Value-at-Risk (VaR) is a short-term risk statistic used to forecast downside losses. The traditional VaR methodology has many assumptions, the most noteworthy that it assumes continuous returns are normally distributed, which is rarely the case. The growing complexity of global economies and financial instruments have made forecasting risk far more difficult than in the past.
The use of and accessibility to derivatives, fixed income securities, and global markets has only increased over the years. The parametric approaches used to model the risk profile for many of these products tends to generalize their true risk profile, whereas non-parametric approaches capture and retain detailed information about price movement.
The two most common white noise functions used in the parametric approaches assume either a normal or t-distributed probability density function (PDF). For more volatile positions, like equities and derivatives, the t-distributed PDF is preferred due to its fatter tails, which better model tail-risk when compared to the normally distributed PDF. Both methodologies are widely used to model risk, even though they have some serious limitations and make stretched assumptions.
More accurate methods exist to forecast risk.
However, while the goal is to maximize the accuracy of the forecast, there is an equilibrium that must also be met: accuracy vs. resources. With the exponential growth in computational power, server networks, and vast resources that major financial intuitions have, this equilibrium is not far-fetched. Historically, this has been a limitation for upgrading to more complex methods, such as the non-parametric approach.
The non-parametric approach takes into account key principles that financial products have: volatility clustering, asymmetric risk profiles, and autocorrelation.
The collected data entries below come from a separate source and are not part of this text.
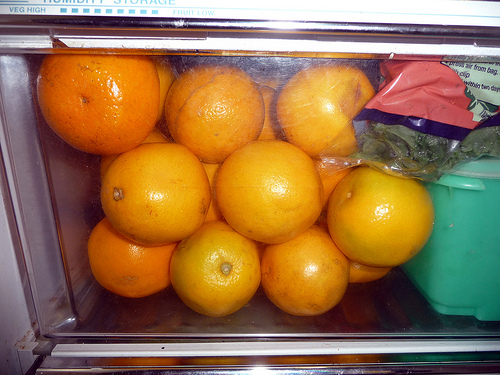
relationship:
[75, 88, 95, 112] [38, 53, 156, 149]
spot on fruit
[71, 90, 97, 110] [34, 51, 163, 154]
spot on fruit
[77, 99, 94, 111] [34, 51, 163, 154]
spot on fruit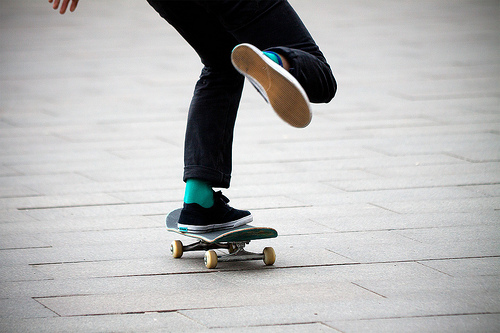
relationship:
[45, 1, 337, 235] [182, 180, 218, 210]
skater wearing sock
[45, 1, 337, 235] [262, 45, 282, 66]
skater wearing sock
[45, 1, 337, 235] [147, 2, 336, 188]
skater wearing pants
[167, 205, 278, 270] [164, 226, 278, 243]
skateboard has edge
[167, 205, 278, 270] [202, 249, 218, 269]
skateboard has wheel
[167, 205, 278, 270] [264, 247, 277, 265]
skateboard has wheel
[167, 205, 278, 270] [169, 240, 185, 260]
skateboard has wheel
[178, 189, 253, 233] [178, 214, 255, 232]
sneaker has edge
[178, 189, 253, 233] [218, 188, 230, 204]
sneaker has shoelace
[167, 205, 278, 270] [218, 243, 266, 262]
skateboard has axle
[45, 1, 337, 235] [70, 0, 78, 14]
skater has finger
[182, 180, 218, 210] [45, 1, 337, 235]
sock on skater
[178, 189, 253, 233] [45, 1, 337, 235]
sneaker on skater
To do this, the historical data is fit to an ARMA model with a volatility parameter specified as an EGARCH model. The two models combined, capture the dynamic behavior of the data over time, self-adjusting for increased clustering or changing regimes. The residuals of this model can be standardized and bootstrapped, making no parametric assumptions about the security’s risk profile.
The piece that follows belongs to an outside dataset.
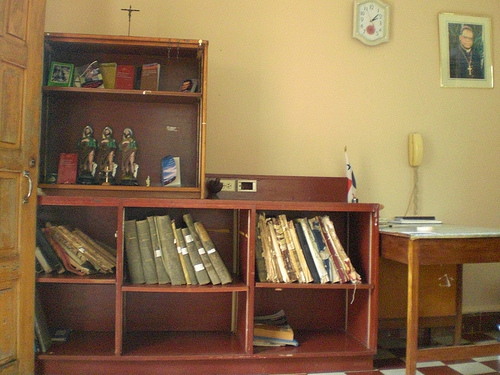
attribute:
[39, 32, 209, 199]
shelf — wooden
Each approach has their limitations. For example, the non-parametric model needs extensive historical data to increase accuracy and more computational power to run. Below we show a comparison between the normal and t-distributed parametric approaches against the non-parametric approach. The data in the table is the breach percentage, when the underlying data breached a 10-day forecasted confidence interval value. As expected, the t-distributed performed better than the normally distributed model because of its fatter tails, which resembles financial securities better. However, the non-parametric model performs better than both parametric models.